Obj. ID: 39007
Jewish printed books She'arit Yehudah by Shmuel ben Shelomo Taitazak, Thessaloniki (Salonika), 1600
This text was prepared by William Gross:
Halakhic novellae and annotations on the Beit Yosef on Tur Yoreh De’ah of R. Joseph Caro. This is the only edition of this work, and the only work known by R. Sameul Taitazak.
Title page with floral typographic border.
R. Samuel b. Solomon Taitazak (c.1465-1487/88 – c.1548) served as a rabbi in Magnesia, Turkey. He was the great-nephew of R. Joseph Taitazak, author of Porat Yosef and Lehem Setarim. R. Samuel died prematurely at the age of 39. His brother, R. Judah Taitazak, published She’arit Yehudah.
The history of Hebrew printing in Salonica began in the early 16th and lasted some 400 years, being brought to an end only with the Nazi conquest. The first Hebrew press was established in Salonica in 1512 by a Portuguese printer and émigré, Ibn Gedalya. By the 1560’s, with the mass influx of former Marranos from the Iberian Peninsula, printing activity in Salonica flourished.

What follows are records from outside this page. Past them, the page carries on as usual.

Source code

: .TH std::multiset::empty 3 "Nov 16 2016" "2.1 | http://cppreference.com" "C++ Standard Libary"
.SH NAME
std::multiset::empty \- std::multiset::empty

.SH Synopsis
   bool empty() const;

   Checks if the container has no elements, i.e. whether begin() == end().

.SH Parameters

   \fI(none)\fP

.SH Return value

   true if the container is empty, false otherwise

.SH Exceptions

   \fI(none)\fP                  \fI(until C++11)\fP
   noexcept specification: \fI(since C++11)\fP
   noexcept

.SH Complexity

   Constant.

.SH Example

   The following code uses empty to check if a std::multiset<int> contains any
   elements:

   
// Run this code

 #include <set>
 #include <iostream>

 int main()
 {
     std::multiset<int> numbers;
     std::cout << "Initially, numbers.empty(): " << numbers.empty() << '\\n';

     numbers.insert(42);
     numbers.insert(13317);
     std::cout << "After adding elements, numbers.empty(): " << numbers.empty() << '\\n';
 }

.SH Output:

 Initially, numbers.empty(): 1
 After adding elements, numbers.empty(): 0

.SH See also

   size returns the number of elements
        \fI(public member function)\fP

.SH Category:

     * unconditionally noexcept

The printer Sabbatai Mattathias Bath-Sheba (Basevi in Italian), accompanied by his with Fioretta and his two sons, Abraham Joseph (or Joseph Abraham) and Abraham, established a print-shop in Salonika in 1592. They had been recruited by the wealthy scholar and prominent philanthropist, R. Moses de Medina. The Bath-Sheba press would print about forty titles from 1592-1605.